Configuring LLVM for this build is also a little bit subtle. The best bet is to actually read the rust 0.1 configure script -- when it was managing the LLVM build itself -- and work out what it would have done. But I have done that and can now save you the effort: ./configure --enable-targets=x86 --build=i686-unknown-linux-gnu --host=i686-unknown-linux-gnu --target=i686-unknown-linux-gnu --disable-docs --disable-jit --enable-bindings=none --disable-threads --disable-pthreads --enable-optimized
So: configure and build that, stick the resulting bin dir in your path, and configure and make rust, and you're good to go!
root@65b73ba6edcc:/src/rust# sha1sum stage*/rustc 639f3ab8351d839ede644b090dae90ec2245dfff stage0/rustc 81e8f14fcf155e1946f4b7bf88cefc20dba32bb9 stage1/rustc 81e8f14fcf155e1946f4b7bf88cefc20dba32bb9 stage2/rustc
Observations
On my machine I get: 1m50s to build stage0, 3m40s to build stage1, 2m2s to build stage2. Also stage0/rustc is a 4.4mb binary whereas stage1/rustc and stage2/rustc are (identical) 13mb binaries.

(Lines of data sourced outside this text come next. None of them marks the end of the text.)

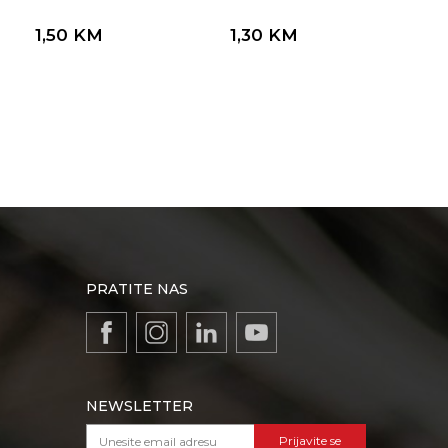
1,50
KM
1,30
KM
PRATITE NAS
NEWSLETTER
Prijavite se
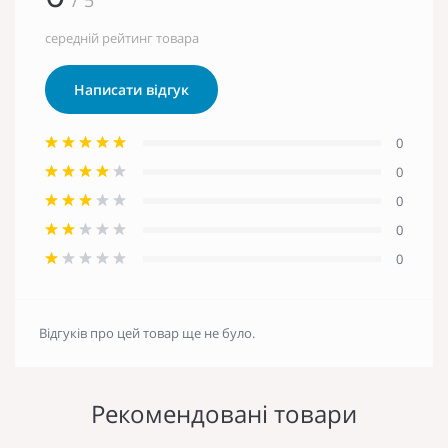
середній рейтинг товара
Написати відгук
0
0
0
0
0
Відгуків про цей товар ще не було.
Рекомендовані товари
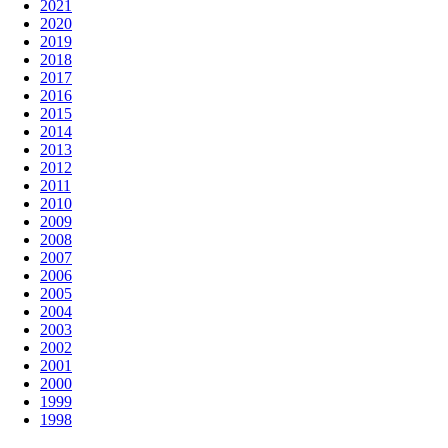
2021
2020
2019
2018
2017
2016
2015
2014
2013
2012
2011
2010
2009
2008
2007
2006
2005
2004
2003
2002
2001
2000
1999
1998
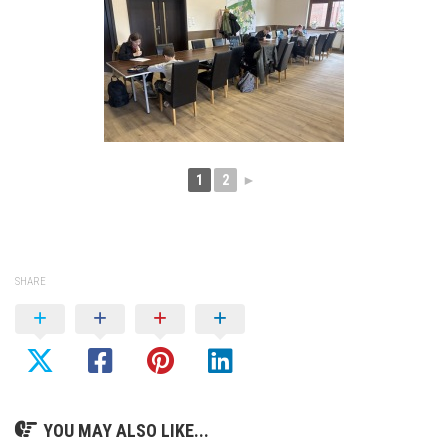
1
2
►
SHARE
YOU MAY ALSO LIKE...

While this is somewhat congruent with my recollections -- rustboot produced code faster, but its code ran slower -- the effect size is actually much less than I remember. I'd convinced myself retroactively that rustboot was produced abysmally worse code than rustc-with-LLVM. But out-of-the-gate LLVM only boosted performance by 2x (and cost of 3x the code size)! Of course I also have a faster machine now. At the time bootstrap cycles took about a half hour each (according to this: 15 minutes for the 2nd stage).
Of course you can still see this as a condemnation of the entire "super slow dynamic polymorphism" model of rust-at-the-time, either way. It may seem funny that this version of rustc bootstraps faster than today's rustc, but this "can barely bootstrap" version was a mere 25kloc. Today's rustc is 600kloc. It's really comparing apples to oranges.